Anyway there is more to this obviously, and this same interaction has implications regarding income-inequality, but I'll just leave this here as FFT.
The article discusses this. Basically you take the current set of services, and by removing the means testing and eliminating all the separate departments that facilitate them you save money and repurpose it towards this single program.
In addition, most western countries are sitting on a sea of wasted talent. About 40% of graduates in the USA never get jobs in their field[1], and it's similar world-wide. It's lower in the engineering fields, but that still leaves a lot of smart people with formal education experience doing things like staffing the reception counter at the local gym.
Graduates take these jobs because the alternative is the hell that is student debt collection, but these are jobs that could easily be done by less educated people. The more educated people have the capacity to explore the kind of home-grown science, arts and social projects that brought us to discover electricity, progress to giving women the vote.

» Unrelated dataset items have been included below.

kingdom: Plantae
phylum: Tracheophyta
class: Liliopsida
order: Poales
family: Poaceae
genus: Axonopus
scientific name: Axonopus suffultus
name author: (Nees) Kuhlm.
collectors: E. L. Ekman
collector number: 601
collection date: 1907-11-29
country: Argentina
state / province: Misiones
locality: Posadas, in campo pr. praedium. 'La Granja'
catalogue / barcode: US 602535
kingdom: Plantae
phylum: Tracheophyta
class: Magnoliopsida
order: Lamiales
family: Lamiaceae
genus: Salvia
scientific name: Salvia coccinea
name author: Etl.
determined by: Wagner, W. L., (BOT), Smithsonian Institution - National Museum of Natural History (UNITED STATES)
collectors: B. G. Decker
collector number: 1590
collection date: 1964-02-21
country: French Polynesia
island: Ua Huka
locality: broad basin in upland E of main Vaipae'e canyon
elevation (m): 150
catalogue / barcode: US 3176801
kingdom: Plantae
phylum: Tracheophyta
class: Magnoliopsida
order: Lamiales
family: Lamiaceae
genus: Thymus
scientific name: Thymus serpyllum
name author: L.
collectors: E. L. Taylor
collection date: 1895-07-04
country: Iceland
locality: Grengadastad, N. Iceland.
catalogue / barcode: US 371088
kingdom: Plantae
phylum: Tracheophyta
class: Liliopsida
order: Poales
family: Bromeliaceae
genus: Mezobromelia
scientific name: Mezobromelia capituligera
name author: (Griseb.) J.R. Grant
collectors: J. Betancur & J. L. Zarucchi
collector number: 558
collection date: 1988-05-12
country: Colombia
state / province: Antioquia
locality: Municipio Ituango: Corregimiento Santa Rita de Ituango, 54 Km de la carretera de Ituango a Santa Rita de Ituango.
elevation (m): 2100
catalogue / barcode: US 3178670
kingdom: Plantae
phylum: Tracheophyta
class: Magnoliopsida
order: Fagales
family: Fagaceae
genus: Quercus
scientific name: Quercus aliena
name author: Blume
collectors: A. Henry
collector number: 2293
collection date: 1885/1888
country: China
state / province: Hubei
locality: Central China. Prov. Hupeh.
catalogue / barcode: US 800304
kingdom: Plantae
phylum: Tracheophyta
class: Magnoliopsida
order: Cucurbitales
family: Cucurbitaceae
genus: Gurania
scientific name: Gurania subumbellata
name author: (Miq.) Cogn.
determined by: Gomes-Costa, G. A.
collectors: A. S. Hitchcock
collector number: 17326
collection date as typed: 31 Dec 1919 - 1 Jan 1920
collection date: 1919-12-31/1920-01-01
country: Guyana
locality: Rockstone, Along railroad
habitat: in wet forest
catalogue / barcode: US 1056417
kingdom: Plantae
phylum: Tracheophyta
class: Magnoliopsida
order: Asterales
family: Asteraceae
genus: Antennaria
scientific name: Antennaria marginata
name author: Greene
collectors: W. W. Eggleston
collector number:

We're sitting on top of a new renaissance because of short sightedness, but the potential boon of having that much home grown R&D could dramatically increase global wealth.
[1] http://www.mlive.com/jobs/index.ssf/2011/05/40_percent_of_co... or just google that phrase, it makes for depressing reading
it would loosen the chains of capitalism for the 90% who haven't, aren't and won't get lucky. that's even most of us around here.
"we" can afford it. wall street is creating money every second. with a proper tax structure there'll be no problem. but that's politics-land and shit will happen until sheep are casting apt votes.
long story short: things will stay the way they are.